Née en 1894 à Chartres sous le nom de Marie-Madeleine Marcelle Magistry, Madeleine Castaing grandit dans une famille aisée : son père, ingénieur, participa à des projets publics — un environnement qui lui donna accès à l’éducation et à un cadre cultivé.
Adolescente, elle croise le chemin de Marcellin Castaing, critique d’art toulousain d’une vingtaine d’années son aîné, qu’elle épouse très jeune — la légende veut qu’elle ait été « enlevée » par lui tant leur rencontre fut marquante.
Dans les années 1920, elle entame une carrière d’actrice dans le cinéma muet, où elle est un temps surnommée la « Mary Pickford française ». Mais le cinéma ne retiendra pas son âme créative bien longtemps.
Son mari lui offre une gentilhommière néoclassique dans le village de Lèves (près de Chartres), une maison qu’elle rêve d’habiter depuis l’enfance.
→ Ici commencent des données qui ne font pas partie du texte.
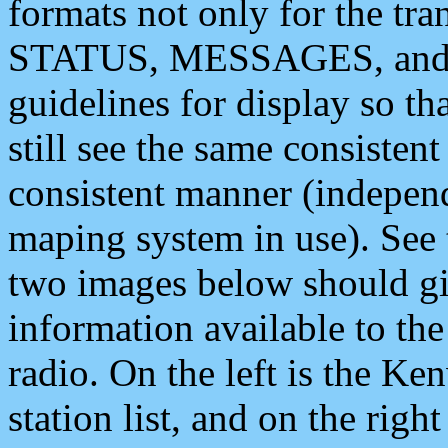
formats not only for the t
STATUS, MESSAGES, and QU
guidelines for display so tha
still see the same consisten
consistent manner (independ
maping system in use). See 
two images below should giv
information available to th
radio. On the left is the 
station list, and on the rig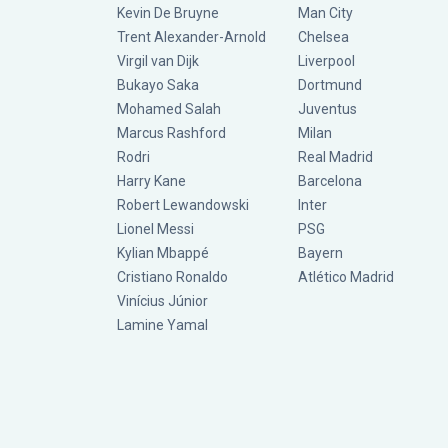
Kevin De Bruyne
Man City
Trent Alexander-Arnold
Chelsea
Virgil van Dijk
Liverpool
Bukayo Saka
Dortmund
Mohamed Salah
Juventus
Marcus Rashford
Milan
Rodri
Real Madrid
Harry Kane
Barcelona
Robert Lewandowski
Inter
Lionel Messi
PSG
Kylian Mbappé
Bayern
Cristiano Ronaldo
Atlético Madrid
Vinícius Júnior
Lamine Yamal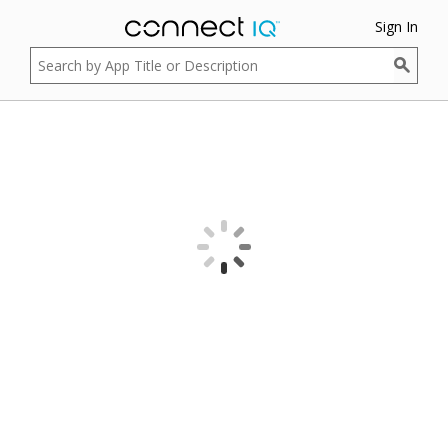
Sign In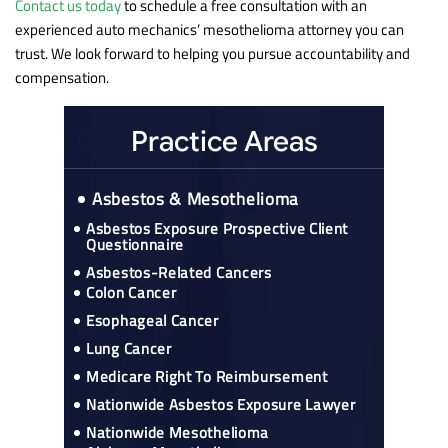
Contact us today
to schedule a free consultation with an
experienced auto mechanics’ mesothelioma attorney you can
trust. We look forward to helping you pursue accountability and
compensation.
Practice Areas
Asbestos & Mesothelioma
Asbestos Exposure Prospective Client
Questionnaire
Asbestos-Related Cancers
Colon Cancer
Esophageal Cancer
Lung Cancer
Medicare Right To Reimbursement
Nationwide Asbestos Exposure Lawyer
Nationwide Mesothelioma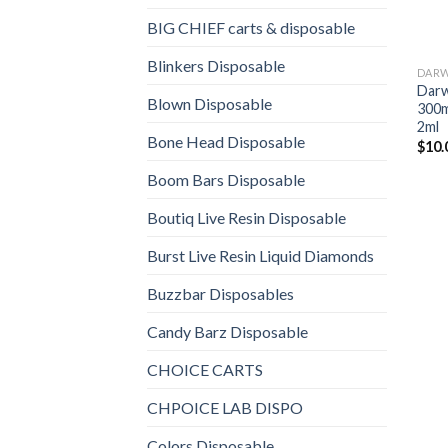
BIG CHIEF carts & disposable
Blinkers Disposable
DARW
Darw
Blown Disposable
300m
2ml
Bone Head Disposable
$
10.
Boom Bars Disposable
Boutiq Live Resin Disposable
Burst Live Resin Liquid Diamonds
Buzzbar Disposables
Candy Barz Disposable
CHOICE CARTS
CHPOICE LAB DISPO
Colors Disposable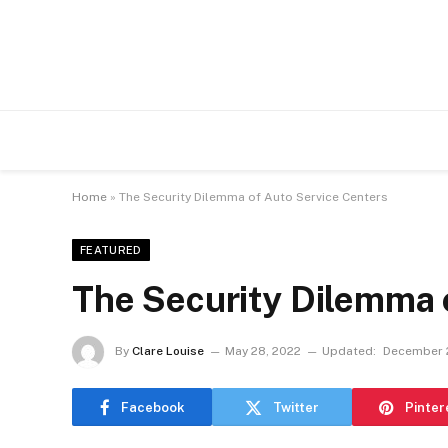
Home
»
The Security Dilemma of Auto Service Centers
FEATURED
The Security Dilemma 
By
Clare Louise
May 28, 2022
Updated:
December 
Facebook
Twitter
Pinter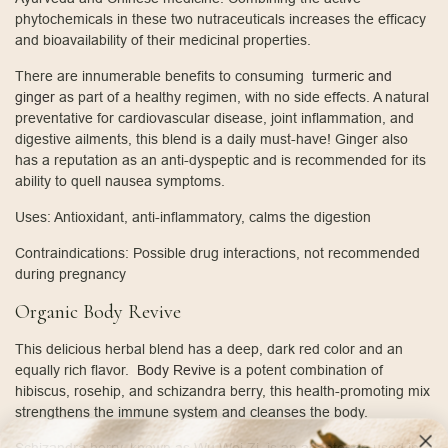
phytochemicals in these two nutraceuticals increases the efficacy
and bioavailability of their medicinal properties.
There are innumerable benefits to consuming
turmeric and
ginger
as part of a healthy regimen, with no side effects. A natural
preventative for cardiovascular disease, joint inflammation, and
digestive ailments, this blend is a daily must-have! Ginger also
has a reputation as an anti-dyspeptic and is recommended for its
ability to quell nausea symptoms.
Uses: Antioxidant, anti-inflammatory, calms the digestion
Contraindications: Possible drug interactions, not recommended
during pregnancy
Organic Body Revive
This delicious herbal blend has a deep, dark red color and an
equally rich flavor.
Body Revive
is a potent combination of
hibiscus, rosehip, and schizandra berry, this health-promoting mix
strengthens the immune system and cleanses the body.
Schizandra berry, known as Wu Wei Zi, is an adaptogen used in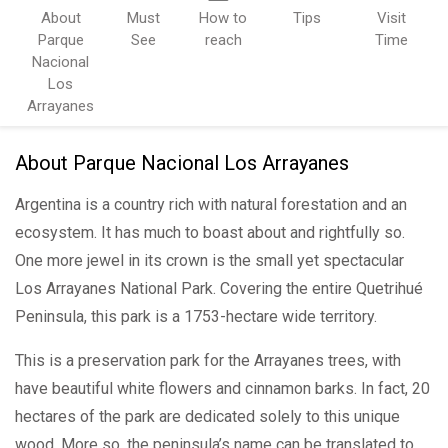
About
Must
How to
Tips
Visit
Parque
See
reach
Time
Nacional
Los
Arrayanes
About Parque Nacional Los Arrayanes
Argentina is a country rich with natural forestation and an
ecosystem. It has much to boast about and rightfully so.
One more jewel in its crown is the small yet spectacular
Los Arrayanes National Park. Covering the entire Quetrihué
Peninsula, this park is a 1753-hectare wide territory.
This is a preservation park for the Arrayanes trees, with
have beautiful white flowers and cinnamon barks. In fact, 20
hectares of the park are dedicated solely to this unique
wood. More so, the peninsula’s name can be translated to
C’est là qu’elle découvre sa véritable vocation pour la décoration d’intérieur.
Progressivement, Madeleine transforme sa maison en un décor vivant — mélangeant mobilier ancien, objets d’art, tissus, couleurs et souvenirs — un travail d’une créativité sans concession, où le goût, l’audace et l’émotion priment sur les conventions.
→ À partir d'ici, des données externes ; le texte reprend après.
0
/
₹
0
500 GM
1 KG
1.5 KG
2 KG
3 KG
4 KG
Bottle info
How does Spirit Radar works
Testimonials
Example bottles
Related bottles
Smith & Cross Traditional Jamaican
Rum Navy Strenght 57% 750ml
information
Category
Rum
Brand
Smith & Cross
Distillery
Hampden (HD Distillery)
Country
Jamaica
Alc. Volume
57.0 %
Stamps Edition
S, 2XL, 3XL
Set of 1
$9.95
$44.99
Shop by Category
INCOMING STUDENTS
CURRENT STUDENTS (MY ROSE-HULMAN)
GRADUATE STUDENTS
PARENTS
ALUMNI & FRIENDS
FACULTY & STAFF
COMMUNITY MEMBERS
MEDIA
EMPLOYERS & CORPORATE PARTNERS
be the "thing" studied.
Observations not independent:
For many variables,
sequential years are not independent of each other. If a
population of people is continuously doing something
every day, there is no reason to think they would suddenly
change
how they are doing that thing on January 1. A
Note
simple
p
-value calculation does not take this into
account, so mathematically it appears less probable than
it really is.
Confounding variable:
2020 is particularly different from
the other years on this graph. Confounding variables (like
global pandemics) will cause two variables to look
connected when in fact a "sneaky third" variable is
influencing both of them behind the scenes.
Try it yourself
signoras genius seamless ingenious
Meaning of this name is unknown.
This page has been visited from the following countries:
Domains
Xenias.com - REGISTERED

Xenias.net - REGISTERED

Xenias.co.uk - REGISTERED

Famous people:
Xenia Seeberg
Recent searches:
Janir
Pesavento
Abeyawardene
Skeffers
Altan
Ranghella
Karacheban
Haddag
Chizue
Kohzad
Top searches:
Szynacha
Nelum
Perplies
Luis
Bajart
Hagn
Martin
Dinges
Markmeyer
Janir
Pendant l’Occupation, alors que la maison de Lèves est réquisitionnée, elle ouvre à Paris une galerie-boutique d’antiquités. Cette adresse devient un lieu mythique — rue Jacob / rue Bonaparte — véritable laboratoire de style où elle assemble meubles anciens, tissus, papiers peints, tapis, objets divers, comme un peintre compose un tableau. Elle disait : « Je ne suis pas antiquaire — je suis marchande d’atmosphères. »
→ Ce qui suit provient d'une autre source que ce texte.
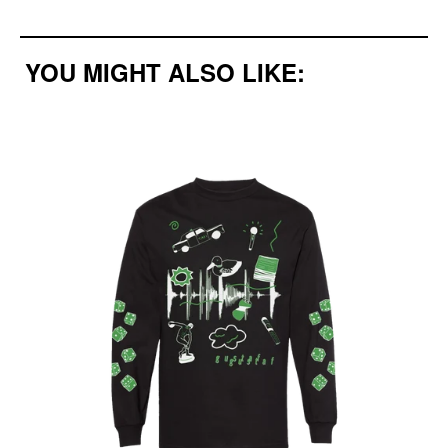
YOU MIGHT ALSO LIKE: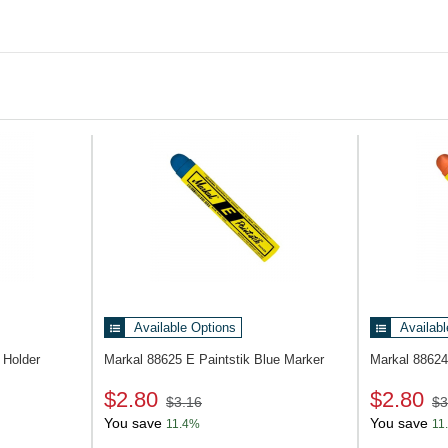
Available Options
Availabl
Holder
Markal 88625
E Paintstik Blue Marker
Markal 8862
$2.80
$2.80
$3.16
$3
You save
You save
11.4%
11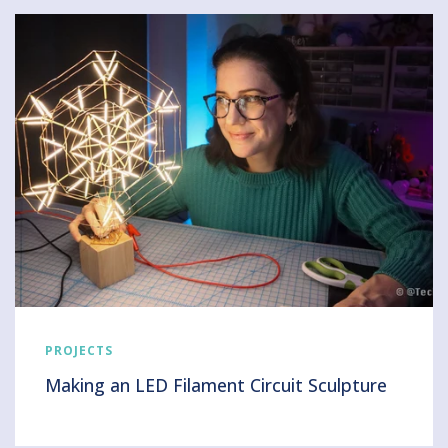
PROJECTS
Making an LED Filament Circuit Sculpture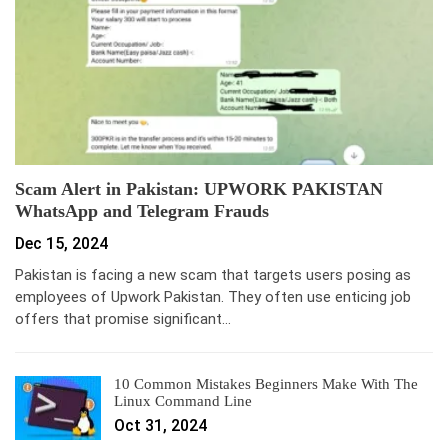
Scam Alert in Pakistan: UPWORK PAKISTAN
WhatsApp and Telegram Frauds
Dec 15, 2024
Pakistan is facing a new scam that targets users posing as
employees of Upwork Pakistan. They often use enticing job
offers that promise significant…
10 Common Mistakes Beginners Make With The
Linux Command Line
Oct 31, 2024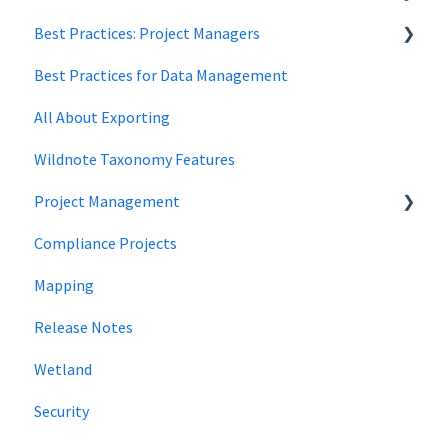
Best Practices: Project Managers
Data Security
Best Practices for Data Management
Forms
All About Exporting
Wildnote Taxonomy Features
Project Management
Compliance Projects
data management
Mapping
Project Locations
Release Notes
Wetland
Security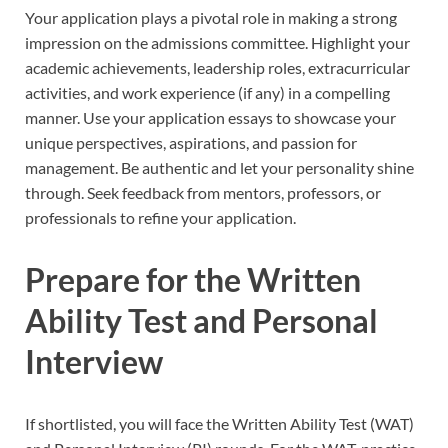
Your application plays a pivotal role in making a strong
impression on the admissions committee. Highlight your
academic achievements, leadership roles, extracurricular
activities, and work experience (if any) in a compelling
manner. Use your application essays to showcase your
unique perspectives, aspirations, and passion for
management. Be authentic and let your personality shine
through. Seek feedback from mentors, professors, or
professionals to refine your application.
Prepare for the Written
Ability Test and Personal
Interview
If shortlisted, you will face the Written Ability Test (WAT)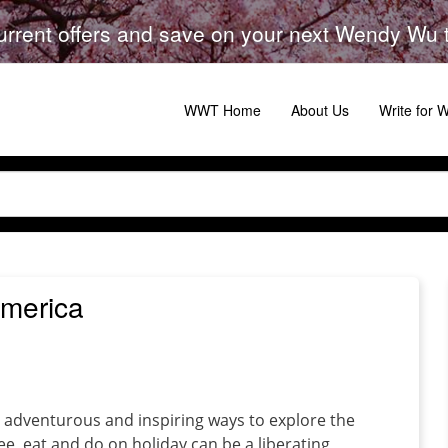
urrent offers and save on your next Wendy Wu to
WWT Home
About Us
Write for
America
g, adventurous and inspiring ways to explore the
, eat and do on holiday can be a liberating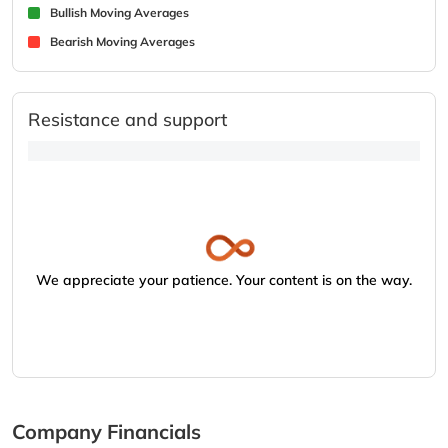
Bullish Moving Averages
Bearish Moving Averages
Resistance and support
We appreciate your patience. Your content is on the way.
Company Financials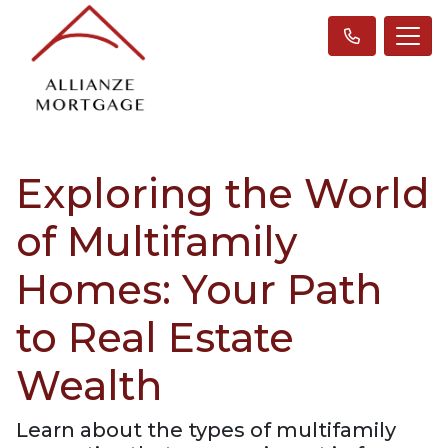
Exploring the World
of Multifamily
Homes: Your Path
to Real Estate
Wealth
Learn about the types of multifamily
Très vite, son goût singulier — audacieux, éclectique, tropicalisant, avant-gardiste — s’impose. Elle marie sans complexe mobilier Louis XVI, meubles Napoléon III, trésors « hors-mode », tapis profonds, imprimés animaliers, tissus luxuriants. Elle impose un vocabulaire décoratif nouveau, libre, sensible — que l’on appellera bientôt le « style Castaing ».